[EXERCISE AIM] Leaving the images aside, print every record in the material exactly.

RECORDS FOR THE TASK Block Start

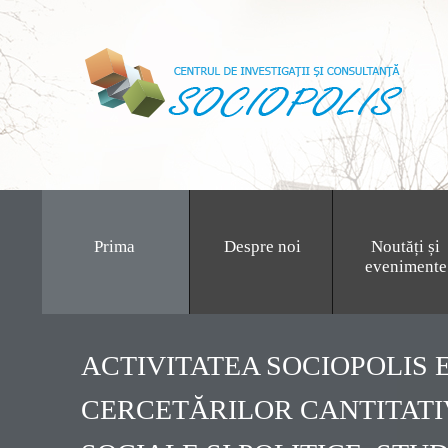
Prima
Despre noi
Noutăți și
evenimente
ACTIVITATEA SOCIOPOLIS
CERCETĂRILOR CANTITATIV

RECORDS FOR THE TASK Block End

[ANSWER TO THIS PROBLEM]
Prima
Despre noi
Noutăți și
evenimente
ACTIVITATEA SOCIOPOLIS
CERCETĂRILOR CANTITATIV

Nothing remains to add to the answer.